Lelaki bernama Antasena yang daritadi duduk disamping Ael mulai merasa was-was kala melihat pergerakan aneh dari anak baru disampingnya. Ia tidak salah mendengar, meskipun tawa teman-teman sekelasnya membuat riuh, namun telinganya mampu mendengar suara mengi dari anak baru itu.
“Udah Gen. Berhenti. Lo kelewatan kali ini.” Itu suara Antasena, suara yang jarang-jarang menguar di kelas ini. Seketika suasana kelas nampak hening.
“Yahh, padahal bentar lagi klimaks.” Genta memanyunkan bibirnya pada Sena.

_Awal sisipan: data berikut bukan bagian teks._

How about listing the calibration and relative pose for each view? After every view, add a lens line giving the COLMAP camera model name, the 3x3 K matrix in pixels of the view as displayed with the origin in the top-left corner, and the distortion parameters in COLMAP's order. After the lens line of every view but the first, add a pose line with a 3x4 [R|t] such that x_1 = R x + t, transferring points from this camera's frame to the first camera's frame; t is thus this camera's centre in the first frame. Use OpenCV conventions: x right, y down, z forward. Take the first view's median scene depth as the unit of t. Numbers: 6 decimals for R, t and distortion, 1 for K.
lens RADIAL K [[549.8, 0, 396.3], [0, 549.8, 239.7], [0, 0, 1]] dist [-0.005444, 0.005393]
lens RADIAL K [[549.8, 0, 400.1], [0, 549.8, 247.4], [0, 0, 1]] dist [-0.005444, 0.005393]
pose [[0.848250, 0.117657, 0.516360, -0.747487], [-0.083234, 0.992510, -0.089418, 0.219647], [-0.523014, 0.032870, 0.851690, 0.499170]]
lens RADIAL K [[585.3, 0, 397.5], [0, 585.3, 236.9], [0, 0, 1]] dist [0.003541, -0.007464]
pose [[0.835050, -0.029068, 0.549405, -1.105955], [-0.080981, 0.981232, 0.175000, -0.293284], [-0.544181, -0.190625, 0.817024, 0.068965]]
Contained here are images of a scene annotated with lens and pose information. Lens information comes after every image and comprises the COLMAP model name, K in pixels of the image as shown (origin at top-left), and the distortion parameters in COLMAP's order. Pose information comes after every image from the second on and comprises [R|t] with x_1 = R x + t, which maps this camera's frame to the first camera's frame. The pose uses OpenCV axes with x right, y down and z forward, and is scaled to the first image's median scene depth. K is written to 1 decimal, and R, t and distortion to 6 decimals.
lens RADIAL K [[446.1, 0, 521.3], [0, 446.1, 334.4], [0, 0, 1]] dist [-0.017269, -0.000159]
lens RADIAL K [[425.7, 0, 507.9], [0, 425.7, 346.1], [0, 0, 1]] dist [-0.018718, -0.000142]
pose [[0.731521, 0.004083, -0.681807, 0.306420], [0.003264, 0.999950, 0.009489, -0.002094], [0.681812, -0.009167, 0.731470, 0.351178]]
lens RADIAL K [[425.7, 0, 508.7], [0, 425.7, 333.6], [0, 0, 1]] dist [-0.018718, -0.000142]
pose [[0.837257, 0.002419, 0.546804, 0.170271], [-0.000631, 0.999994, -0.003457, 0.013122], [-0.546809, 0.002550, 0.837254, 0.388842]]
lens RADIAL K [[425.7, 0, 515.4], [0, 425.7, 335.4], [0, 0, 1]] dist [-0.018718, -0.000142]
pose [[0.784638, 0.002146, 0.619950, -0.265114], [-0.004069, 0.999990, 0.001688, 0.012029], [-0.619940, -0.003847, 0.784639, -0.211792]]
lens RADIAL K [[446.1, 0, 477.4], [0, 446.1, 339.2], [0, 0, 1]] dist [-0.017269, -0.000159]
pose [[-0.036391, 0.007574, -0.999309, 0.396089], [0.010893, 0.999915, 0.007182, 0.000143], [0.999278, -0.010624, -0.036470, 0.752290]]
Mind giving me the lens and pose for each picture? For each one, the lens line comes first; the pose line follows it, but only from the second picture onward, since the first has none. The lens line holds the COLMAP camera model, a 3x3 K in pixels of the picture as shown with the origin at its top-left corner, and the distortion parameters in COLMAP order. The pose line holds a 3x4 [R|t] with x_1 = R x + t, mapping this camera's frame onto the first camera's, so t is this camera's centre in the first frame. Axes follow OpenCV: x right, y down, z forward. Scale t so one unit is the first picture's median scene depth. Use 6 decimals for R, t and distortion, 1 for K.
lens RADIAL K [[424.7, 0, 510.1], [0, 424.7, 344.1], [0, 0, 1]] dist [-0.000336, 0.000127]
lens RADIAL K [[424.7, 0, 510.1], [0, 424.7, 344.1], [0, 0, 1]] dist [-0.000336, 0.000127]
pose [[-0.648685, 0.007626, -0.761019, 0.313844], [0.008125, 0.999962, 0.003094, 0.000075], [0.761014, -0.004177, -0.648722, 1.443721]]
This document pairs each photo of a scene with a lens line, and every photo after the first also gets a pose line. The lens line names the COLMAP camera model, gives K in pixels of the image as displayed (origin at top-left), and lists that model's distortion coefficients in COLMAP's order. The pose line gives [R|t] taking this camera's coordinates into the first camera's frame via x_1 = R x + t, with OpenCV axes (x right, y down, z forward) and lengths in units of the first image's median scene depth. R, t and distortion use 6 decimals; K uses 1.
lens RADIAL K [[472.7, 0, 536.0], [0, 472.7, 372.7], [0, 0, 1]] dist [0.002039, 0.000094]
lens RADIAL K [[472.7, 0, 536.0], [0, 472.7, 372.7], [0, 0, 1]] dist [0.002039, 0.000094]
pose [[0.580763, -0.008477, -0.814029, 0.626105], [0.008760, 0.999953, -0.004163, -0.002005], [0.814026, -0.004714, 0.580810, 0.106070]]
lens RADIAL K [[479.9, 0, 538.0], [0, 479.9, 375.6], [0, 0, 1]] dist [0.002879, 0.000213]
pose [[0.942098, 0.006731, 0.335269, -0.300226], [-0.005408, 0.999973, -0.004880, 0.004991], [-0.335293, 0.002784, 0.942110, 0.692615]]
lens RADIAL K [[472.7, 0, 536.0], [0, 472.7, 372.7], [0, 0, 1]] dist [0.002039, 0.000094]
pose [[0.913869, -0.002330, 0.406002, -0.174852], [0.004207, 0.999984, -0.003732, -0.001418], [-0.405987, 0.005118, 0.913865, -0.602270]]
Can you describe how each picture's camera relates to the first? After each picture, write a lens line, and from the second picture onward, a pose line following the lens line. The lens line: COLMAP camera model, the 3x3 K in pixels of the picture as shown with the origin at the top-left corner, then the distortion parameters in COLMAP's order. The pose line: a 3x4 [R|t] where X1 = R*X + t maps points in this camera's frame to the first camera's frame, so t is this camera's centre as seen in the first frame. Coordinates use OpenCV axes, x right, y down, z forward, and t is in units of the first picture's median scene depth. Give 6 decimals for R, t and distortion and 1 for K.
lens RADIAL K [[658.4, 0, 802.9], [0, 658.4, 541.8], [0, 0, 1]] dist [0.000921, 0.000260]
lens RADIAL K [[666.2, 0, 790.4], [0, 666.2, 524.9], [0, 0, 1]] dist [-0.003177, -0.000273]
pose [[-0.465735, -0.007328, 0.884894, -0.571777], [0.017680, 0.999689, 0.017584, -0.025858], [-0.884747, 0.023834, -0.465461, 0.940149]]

“Gue tahu, kalian ingin temenan. Tapi kali ini udahan aja anjir. Kasian tuh bocah. Udah pucet gitu mukanya” Raynan yang tadi hanya melihat pun kini ikut menyela.
Genta menghela napas mendengar wejangan dari teman-temannya. Dengan cepat ia memandang kembali Ael, dan merubah rautnya menjadi raut cengengesan, sangat bersahabat.
“Sorry. Gue tadi bercanda. Selamat bergabung dalam persaudaraan MIPA satu. Gue Gentala”
Gentala mengulurkan tangannya. Sedangkan Ael hanya menatap tangan itu dengan tatapan lemah.
“Sorry elah. Tangan gue mau lo anggur— EH ANJIR”
Teriakan samar-samar dari Genta pada akhirnya menjadi menutup pendengaran Aelazar sebelum kegelapan lagi dan lagi merenggut kesadarannya.